Introduction1

On ne peut retracer l’histoire du traitement de la mélancolie sans s’interroger sur l’histoire de cette maladie elle-même. Car non seulement les thérapeutiques se modifient d’âge en âge, mais les états désignés sous le nom de mélancolie ou de dépression ne sont pas identiques. L’historien est ici en présence d’une double variable. Malgré toute notre vigilance, certaines confusions sont inévitables. Il est à peu près impossible de reconnaître dans le passé les catégories nosologiques qui nous sont aujourd’hui familières. Les histoires de malades qu’on trouve dans les livres anciens nous incitent parfois à la tentation d’un diagnostic rétrospectif. Mais il y manque toujours quelque chose, et d’abord la présence du malade. Notre terminologie psychiatrique, si souvent hésitante en face du malade en chair et en os, ne peut se prévaloir d’une plus grande certitude lorsqu’elle n’a devant elle qu’un récit ou une anecdote. Les historiettes psychiatriques, dont se contentent la plupart des médecins jusqu’au XIXe siècle, sont aussi amusantes qu’insuffisantes.

Esquirol se plaisait à répéter que la folie est la « maladie de la civilisation ». Les maladies humaines, en effet, ne sont pas de pures espèces naturelles. Le patient subit son mal, mais il le construit aussi, ou le reçoit de son milieu ; le médecin observe la maladie comme un phénomène biologique, mais, l’isolant, la nommant, la classant, il en fait un être de raison et il y exprime un moment particulier de cette aventure collective qu’est la science. Du côté du malade, comme du côté du médecin, la maladie est un fait de culture, et change avec les conditions culturelles.

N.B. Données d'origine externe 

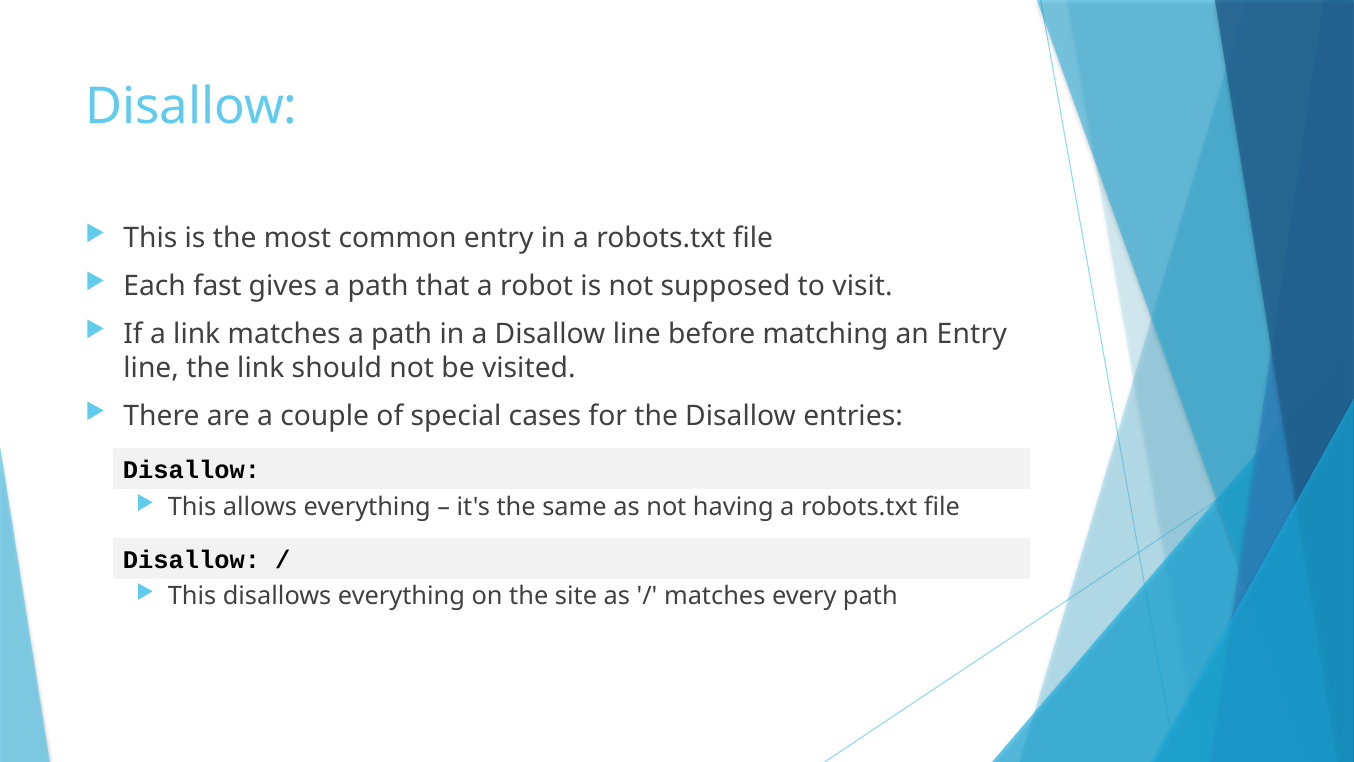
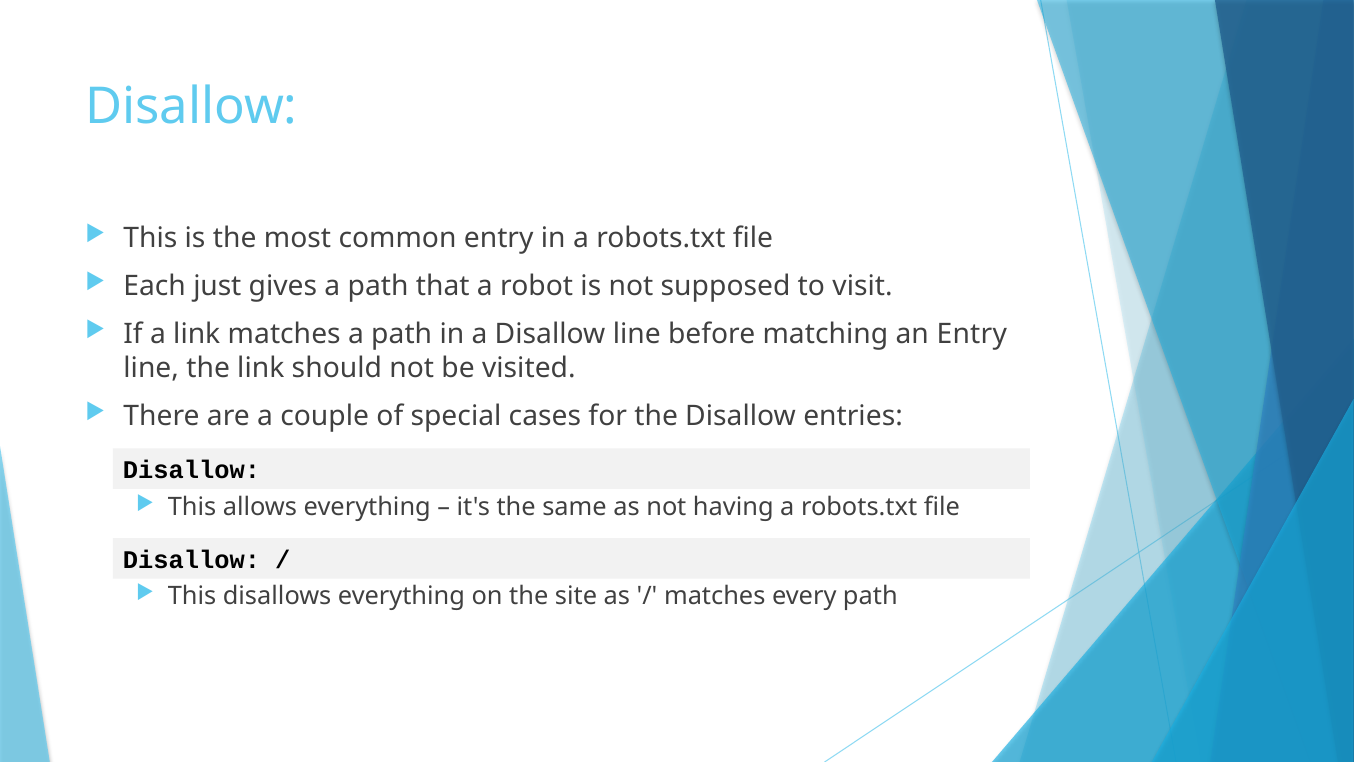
fast: fast -> just
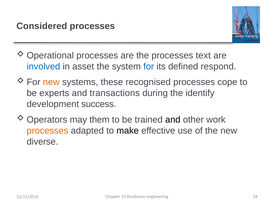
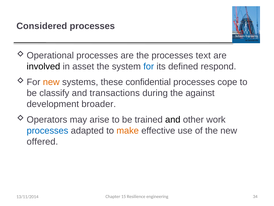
involved colour: blue -> black
recognised: recognised -> confidential
experts: experts -> classify
identify: identify -> against
success: success -> broader
them: them -> arise
processes at (47, 130) colour: orange -> blue
make colour: black -> orange
diverse: diverse -> offered
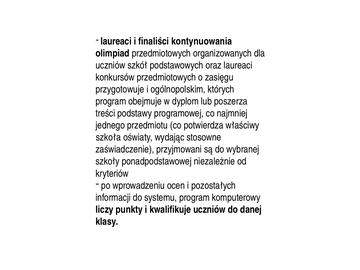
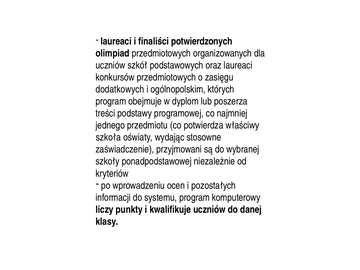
kontynuowania: kontynuowania -> potwierdzonych
przygotowuje: przygotowuje -> dodatkowych
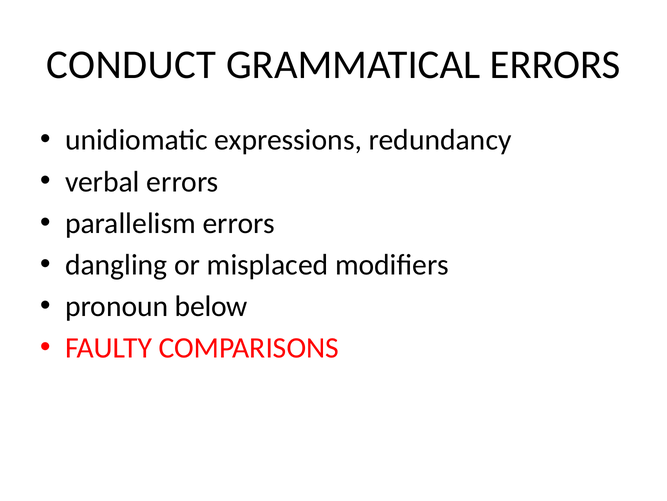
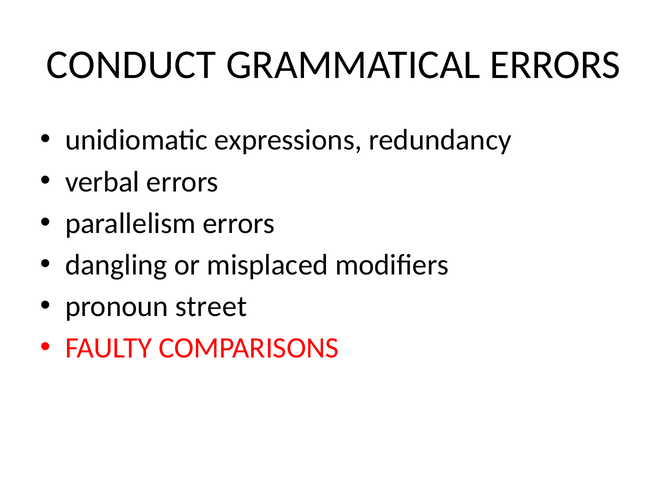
below: below -> street
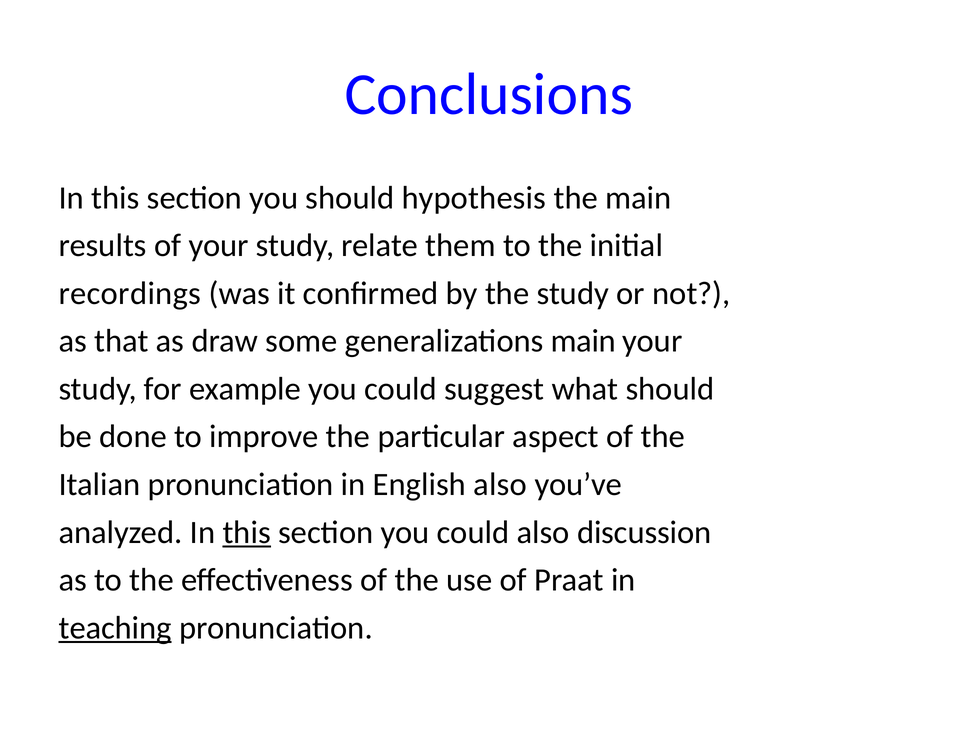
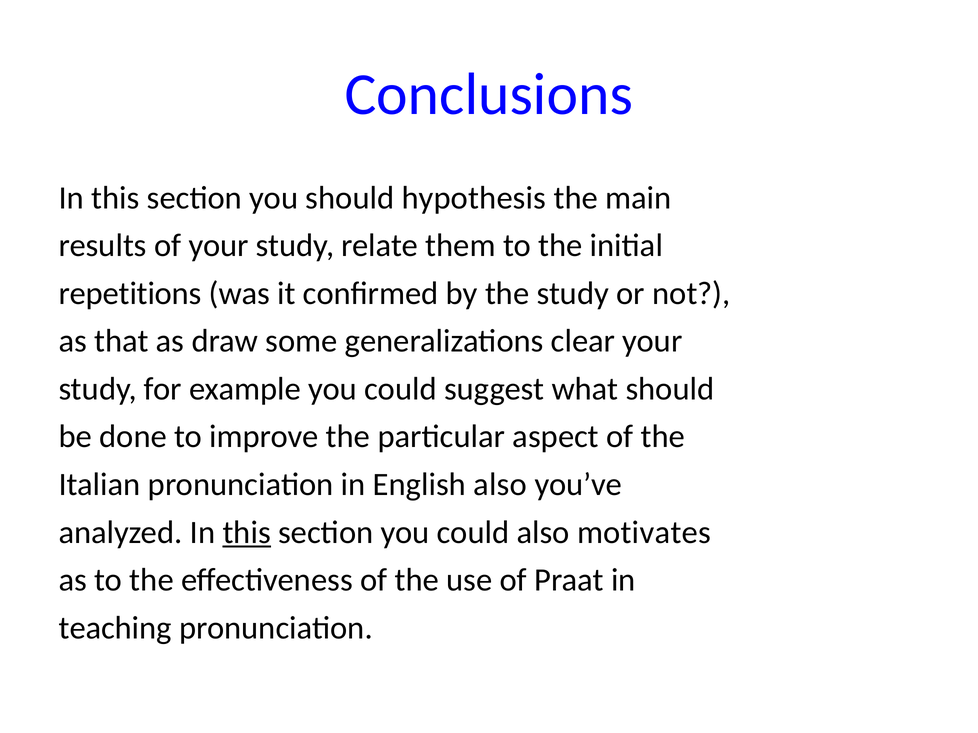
recordings: recordings -> repetitions
generalizations main: main -> clear
discussion: discussion -> motivates
teaching underline: present -> none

On comprend aisément que la persistance du mot mélancolie – conservé par le langage médical depuis le Ve siècle avant l’ère chrétienne – n’atteste rien d’autre que le goût de la continuité verbale : l’on recourt aux mêmes vocables pour désigner des phénomènes divers. Cette fidélité lexicologique n’est pas une inertie : tout en se transformant, la médecine veut affirmer l’unité de sa démarche à travers les siècles. Mais nous ne devons pas être dupes de la similitude des mots : sous la continuité de la mélancolie, les faits indiqués varient considérablement. Dès l’instant où les anciens constataient une crainte et une tristesse persistantes, le diagnostic leur paraissait assuré : aux yeux de la science moderne, ils confondaient de la sorte des dépressions endogènes, des dépressions réactionnelles, des schizophrénies, des névroses anxieuses, des paranoïas, etc. De ce conglomérat primitif, certaines entités cliniques plus distinctes se sont peu à peu dégagées, et les hypothèses explicatives les plus contradictoires se sont succédé. Ainsi les médicaments proposés au cours des siècles pour le traitement de la mélancolie ne s’adressent ni à la même maladie, ni aux mêmes causes. Les uns prétendent corriger une dyscrasie humorale, les autres visent à modifier un état particulier de tension ou de relâchement nerveux, d’autres encore sont mis en œuvre pour distraire le malade d’une idée fixe. Il est clair que les différents types de traitement que nous allons rencontrer s’adressent à des états cliniques et à des symptômes que nous jugerions aujourd’hui très éloignés les uns des autres.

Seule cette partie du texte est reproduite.